A cadre of volunteers including both Boys and Girls scouts and sailors from Naval Air Station Fallon placed 936 wreaths next to the graves of local veterans who served from the American Civil War to Vietnam. More than 1,200 veterans are interred at the Churchill County Cemetery.

“We are so close,” said organizer Lisa Devall, who spent countless hours raising donations for the annual remembrance. “I know we will be honored to place a beautiful wreath on every single veteran in Churchill County.”

Before volunteers placed wreaths at the gravesites, Churchill County Commissioner Bus Scharmann told the story of duty, sacrifice and camaraderie in the military. His uncle, Navy electrician’s mate second class Richard Judd Hinkson, served on a Tambor-class submarine, the USS Grenadier (SS-210), during World War II in the South Pacific. On one of their missions between Australia and Indonesia, Scharmann said the Grenadier successfully sunk Japanese merchant and war ships before their luck turned in April 1943. The crew became engaged in a very difficult fight with the enemy, causing the submarine to suffer severe damage.

“Their captain — Capt. (John) Fitzgerald — took the sub down, all the way to the bottom in the Straits of Indonesia, 270 feet down,” Scharmann recounted. “Somehow, he was able to bring it back to surface.”

After the Grenadier reached the surface, a Japanese pilot spotted the submarine and its crew, but before an enemy ship could reach them, Scharmann said Fitzgerald scuttled the sub and sent it to the bottom of the sea. The crew evacuated the Grenadier by climbing into life boats, but soon afterward, the Japanese took the sailors as prisoners and remained in that status for the rest of the war, which officially ended on Sept. 2, 1945, with the formal signing to end the costly war.

“My uncle was in a prisoner-of-war camp in the Pacific and in Japan,” Scharmann said. “He didn’t talk very much (after the war), but talked more to my father. He talked about his camaraderie with the people he was with not only on the sub but the men he was with in the POW camp. He talked about how they would work for hours and hours and hours in a train yard in Japan.”

During the POW ordeal, Scharmann said Fitzgerald secretly kept a journal detailing the ill treatment the sailors endured; consequently, Scharmann said the captain wrote justice was served after the war against their captors who administered the harsh treatment. Remarkably, Scharmann said, only four sailors didn’t survive the harsh conditions of a POW camp.

Scharmann also described his uncle as a mean, tough, gruff man who was a hard drinker and smoker but who also had a softer side to him.

“He would sit down with my mom — his sister — and my father — and talk about those old times,” Scharmann said. “He would cry because he remembered his crewmates.

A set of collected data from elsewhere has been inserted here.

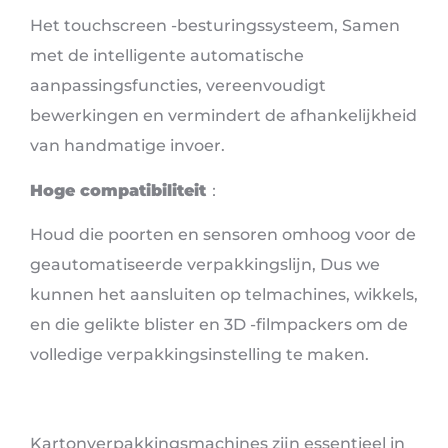
Het touchscreen -besturingssysteem, Samen
met de intelligente automatische
aanpassingsfuncties, vereenvoudigt
bewerkingen en vermindert de afhankelijkheid
van handmatige invoer.
Hoge compatibiliteit
：
Houd die poorten en sensoren omhoog voor de
geautomatiseerde verpakkingslijn, Dus we
kunnen het aansluiten op telmachines, wikkels,
en die gelikte blister en 3D -filmpackers om de
volledige verpakkingsinstelling te maken.
Kartonverpakkingsmachines zijn essentieel in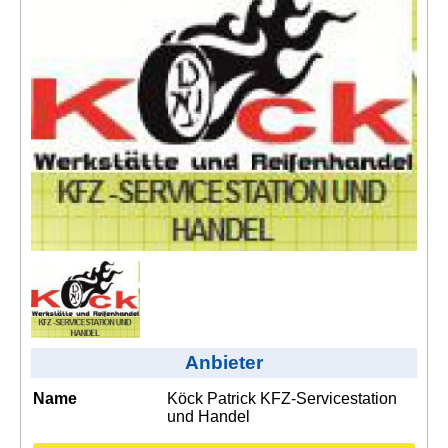
Kontakt
AGB, Nutzungsbedingungen
Impressum
Anbieter
Name
Köck Patrick KFZ-Servicestation
und Handel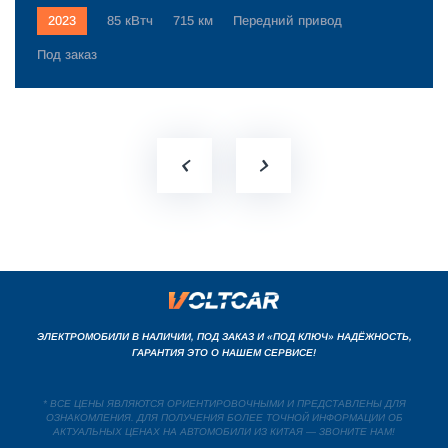
2023
85 кВтч
715 км
Передний привод
Под заказ
ЭЛЕКТРОМОБИЛИ В НАЛИЧИИ, ПОД ЗАКАЗ И «ПОД КЛЮЧ» НАДЁЖНОСТЬ,
ГАРАНТИЯ ЭТО О НАШЕМ СЕРВИСЕ!
* ВСЕ ЦЕНЫ ЯВЛЯЮТСЯ ОРИЕНТИРОВОЧНЫМИ И ПРЕДСТАВЛЕНЫ ДЛЯ
ОЗНАКОМЛЕНИЯ. ДЛЯ ПОЛУЧЕНИЯ БОЛЕЕ ТОЧНОЙ ИНФОРМАЦИИ ОБ
АКТУАЛЬНЫХ ЦЕНАХ НА АВТОМОБИЛИ ИЗ КИТАЯ — ЗВОНИТЕ НАМ!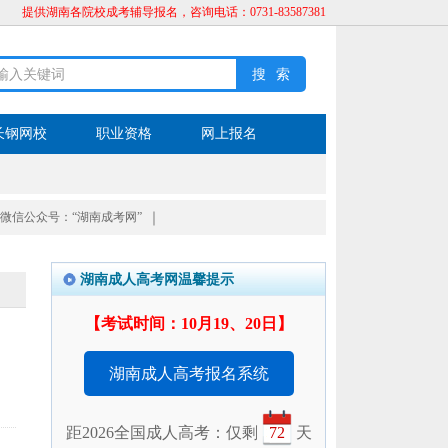
提供湖南各院校成考辅导报名，咨询电话：0731-83587381
长钢网校
职业资格
网上报名
微信公众号：“湖南成考网”
｜
湖南成人高考网温馨提示
【考试时间：10月19、20日】
湖南成人高考报名系统
距2026全国成人高考：仅剩
72
天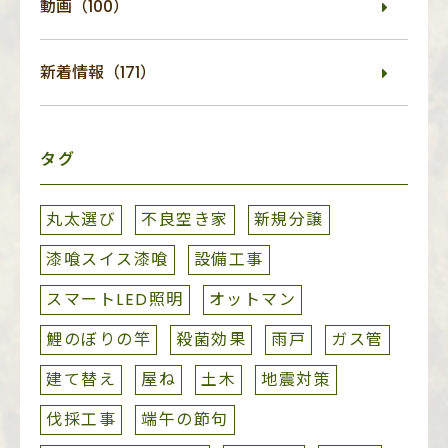
動画（100）
新着情報（171）
タグ
丸太選び
不良空き家
新規分譲
漆喰スイス漆喰
設備工事
スマートLED照明
オットマン
鯉のぼりの竿
殺菌効果
雨戸
ガス管
建て替え
屋ね
土木
地震対策
伐採工事
端午の節句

The crew of the Grenadier got together every 4 to 5 years in Las Vegas to talk about old times and to be together.”

Scharmann said some of the happiest times for his uncle, who died in 1991 and is buried at the Golden Gate National Cemetery 12 miles south of San Francisco, were being with his Navy friends whom he called his brothers.

Those who helped place wreaths also talked of remembering veterans. Volunteers Chelsea and Jesse Jackson of Fallon began helping Devall this year to raise money for wreaths. Chelsea Jackson and Devall first met because of their common ties of being caregivers for veterans.

“We have never done it (placing wreaths) before, but it means a lot to me having a lot of veterans in the family,” Jackson said, adding she has family members who have served in the Army and Air Force.

Jesse Jackson spent eight years in the Army, deploying for two tours in Iraq.

“When veterans pass away, they should never be forgotten,” he said. “We try to help as much as we can.”